なんかもういろいろ察せてしまうが、とりあえずそんな話。
その魔族は、何よりも「堅固さ」を求めていた。
血塗られし軍神リヴァーレのように、力や戦いを求めていたわけではなく、ただひたすらに固く、強固な守りを実現する魔法を目指していた。
いかなる勇者の剣も弾き。
いかなる戦士の斧も物ともせず。
いかなる僧侶の加護も弾き飛ばし。
いかなる魔法使いの魔法も無効化する。
そんな不滅、不壊、絶対無敵の堅牢な防御魔法、彼が魔族として極めんとしている魔法はそうした性質のものだった。
彼は魔族らしくそれを研鑽していった。魔族の長い寿命をかけて極めて行った。
そうして遂に編み上げた、究極の鎧。それこそが彼の『絶対の鎧を纏う魔法』。
大魔族には、その圧倒的な魔力を高密度に凝縮させ、衣のように纏って防御するタイプがいる。彼が目指したのはその究極系。
例え地獄の業火だろうと、裁きの光だろうと、破滅の雷だろうとも、彼の『絶対の鎧』の守りの薄皮一枚剥がすことは出来ない。
かの腐敗の賢老の『
彼は長い時間をかけて遂に作り上げた己の魔法に、当然の如く絶大な自信を持っていた。
この魔法ならばリヴァーレの攻撃だろうと容易く防ぐ。
この魔法の前ならば、たとえエルフの大魔法使いゼーリエの攻撃魔法ですら涼風だ。
いや、たとえ「女神の剣」の一撃だろうと防ぎきるだろう。
この世のいかなる攻撃も、彼の魔法の前には無力。まさに強靭!無敵!最強ォ!の三拍子がそろった究極の守り。
その意気のままに彼は行動し、実際に彼の魔法の鎧の前に、これまで誰も傷一つ付けられなかった。
魔法使いではない者から見れば薄布一枚しか纏っていない彼の姿だが、魔力が見えるものにとってはまさに堅固な鎧に見える。
そんな日々の中、彼は次なる獲物を見つけた。まだ若い人間の女の魔法使いだ。
魔力量もそれほどではない。これくらいなら「鎧」を纏うまでもないかもしれないが、彼はそんな糞みたいな驕りと油断は持っていない。彼は慎重であるがゆえに、防御の魔法を極めたのだ。まさか一撃で倒されるような情けない姿を晒すはずもない。

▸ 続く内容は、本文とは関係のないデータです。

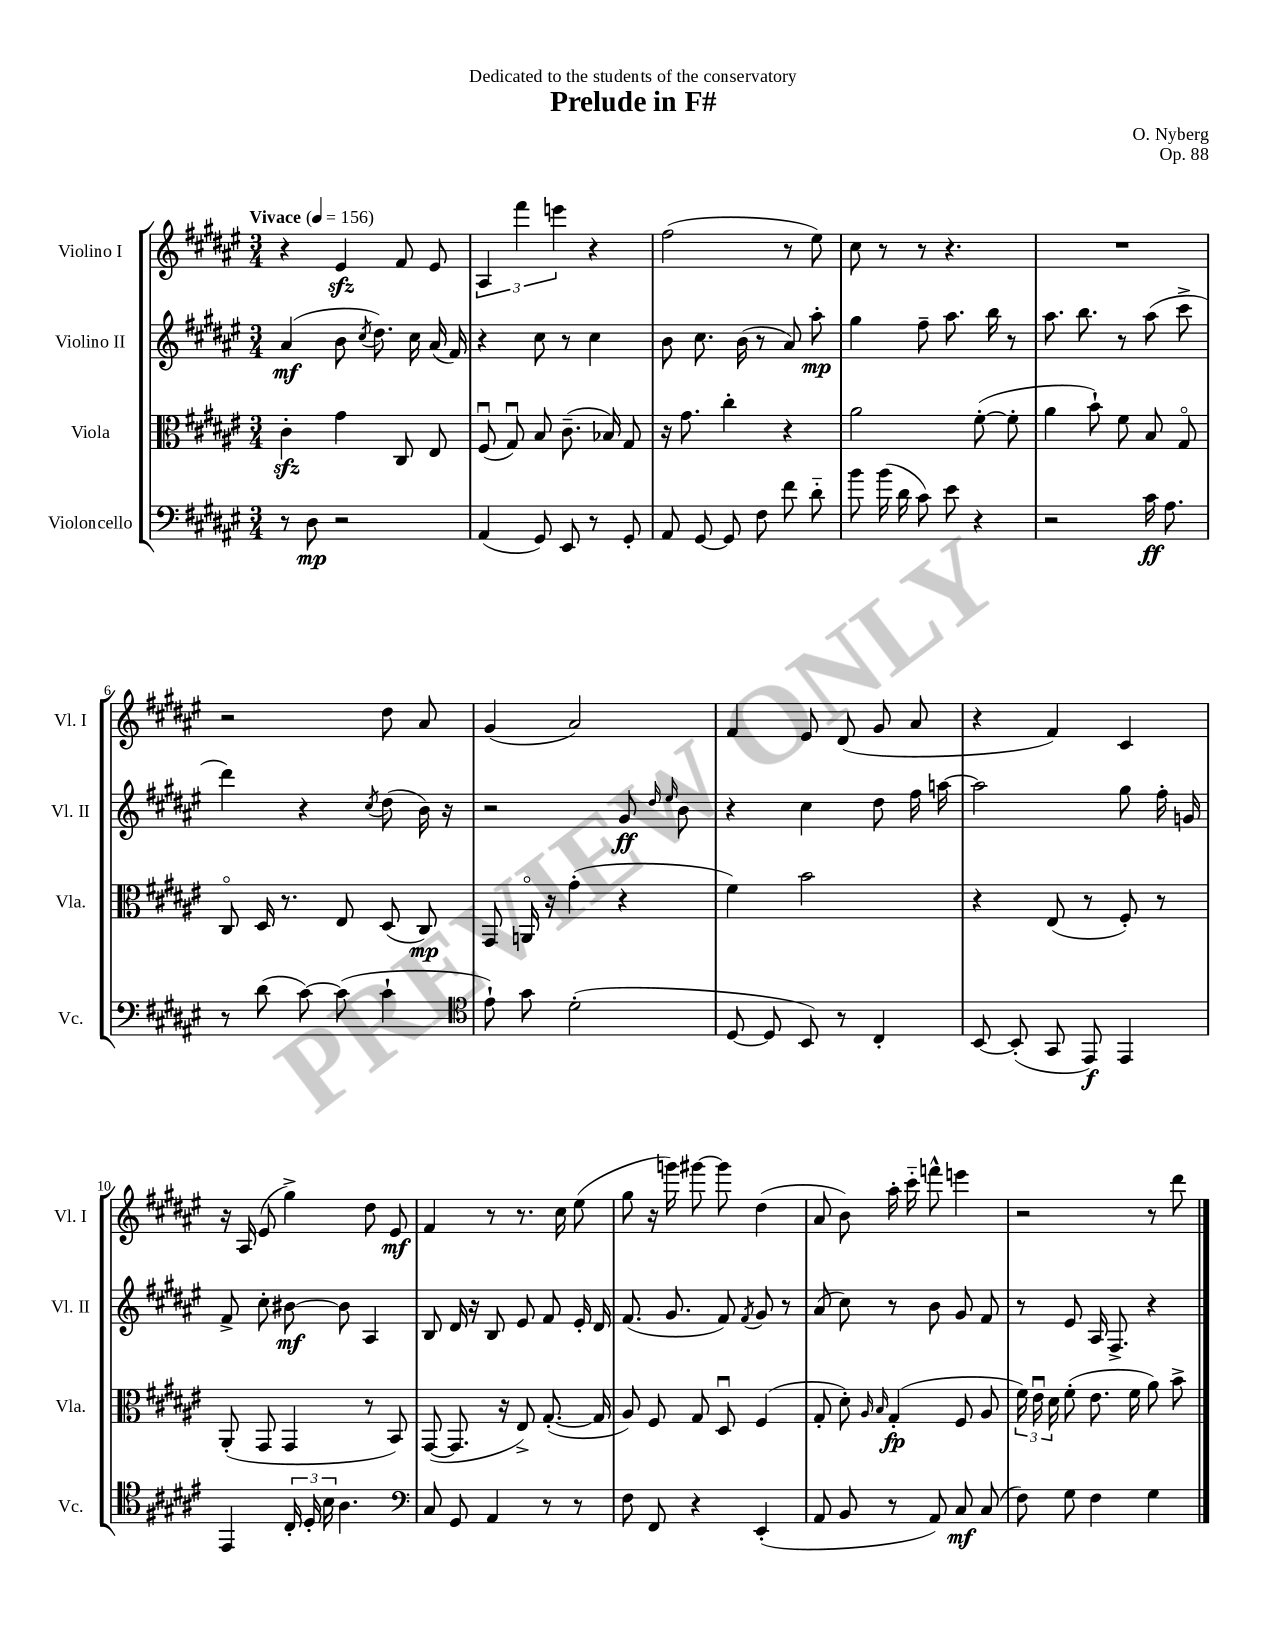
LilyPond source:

だから当然、自慢の「鎧」を纏った状態でその女魔法使いの前に現れ―――
「―――あ?」
ただの一撃で、体を両断されていた。
「魔族の体は、前に何度も切ってるからね」
塵となって風に吹かれゆく彼が最後に聞いたのは、さして興味もなさそうな黒髪の少女の声だった。